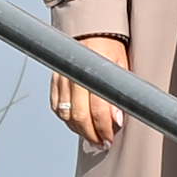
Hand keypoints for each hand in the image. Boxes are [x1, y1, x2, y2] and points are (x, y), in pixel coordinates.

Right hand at [46, 29, 135, 151]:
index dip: (104, 128)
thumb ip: (119, 93)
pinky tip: (77, 125)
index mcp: (93, 73)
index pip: (97, 110)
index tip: (111, 139)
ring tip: (92, 138)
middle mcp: (74, 77)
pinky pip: (55, 106)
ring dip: (78, 130)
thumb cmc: (111, 50)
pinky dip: (66, 119)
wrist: (91, 32)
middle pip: (79, 116)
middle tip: (102, 144)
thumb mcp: (122, 68)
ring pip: (65, 114)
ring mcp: (61, 79)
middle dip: (91, 134)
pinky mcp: (54, 81)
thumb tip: (117, 120)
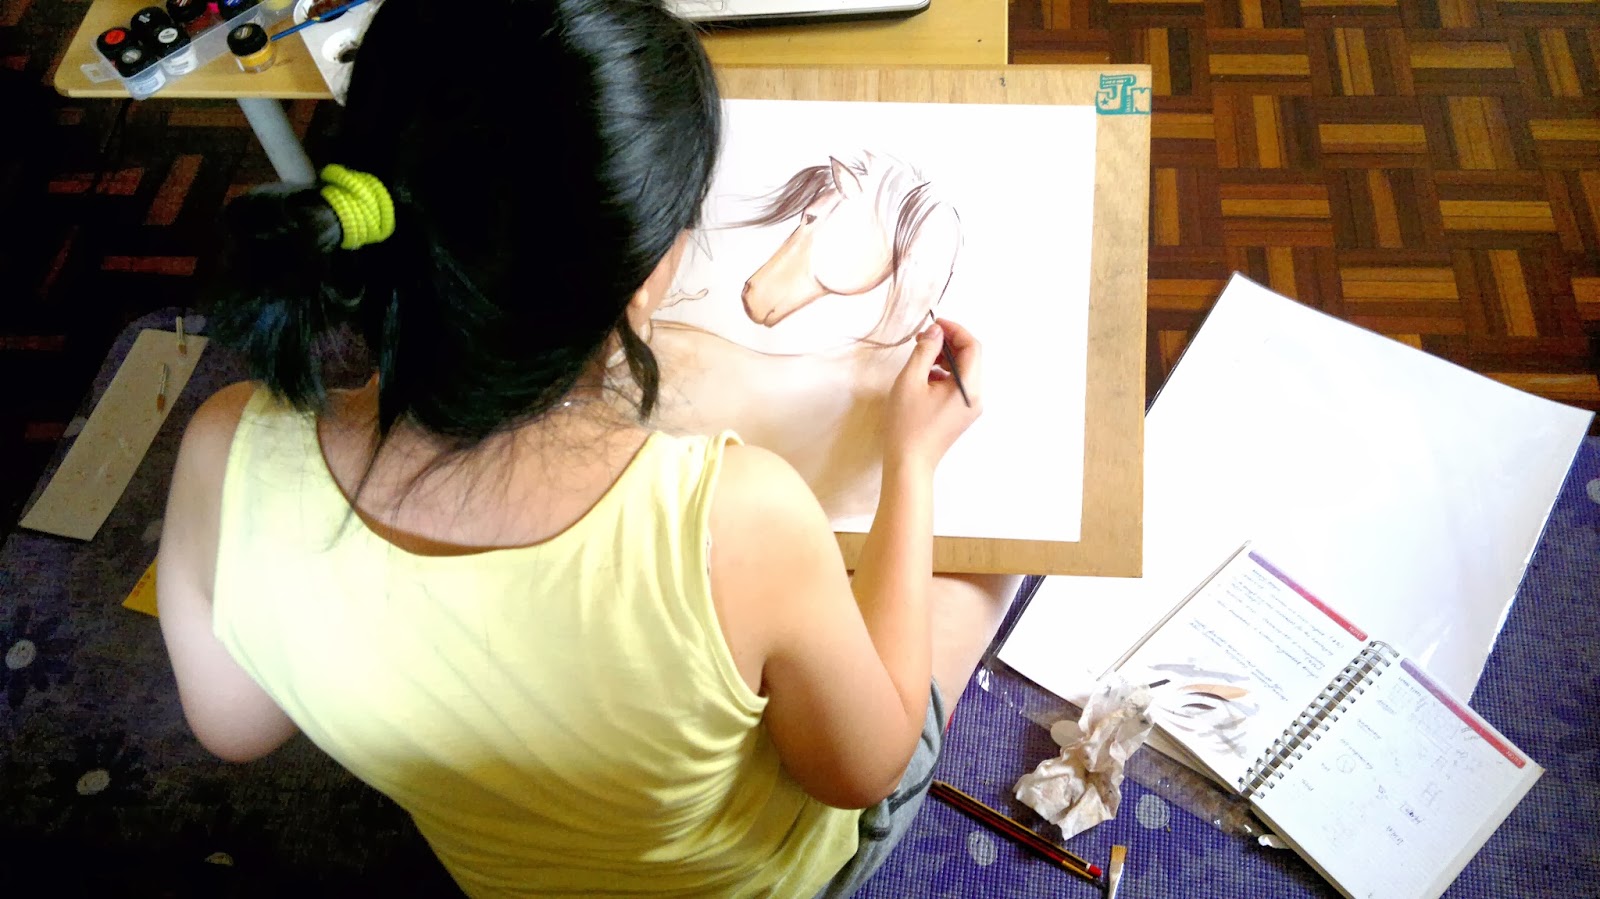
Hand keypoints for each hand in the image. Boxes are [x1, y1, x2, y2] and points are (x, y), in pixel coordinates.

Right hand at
——————————
* Your task: Only the lines from the line containing "thumb cmc: (111, 50)" through the last line of the entries above should be reproduced, word for word and without pictures.

* Reply to the exercise:
thumb cmc: (111, 50)
pinky dip: (66, 119)
wrist: (91, 32)
middle pip: (79, 116)
middle tip: (102, 144)
thumb mcp: (122, 68)
ring pip: (65, 114)
ring mcp: (61, 79)
middle dip: (91, 134)
pinky mcp: (54, 81)
thumb tip: (117, 120)
Hand keypoints for each hand in the image. Boxes are [x1, y1, x2, y2] and points are (x, y), in pixel coordinates.

Right hand at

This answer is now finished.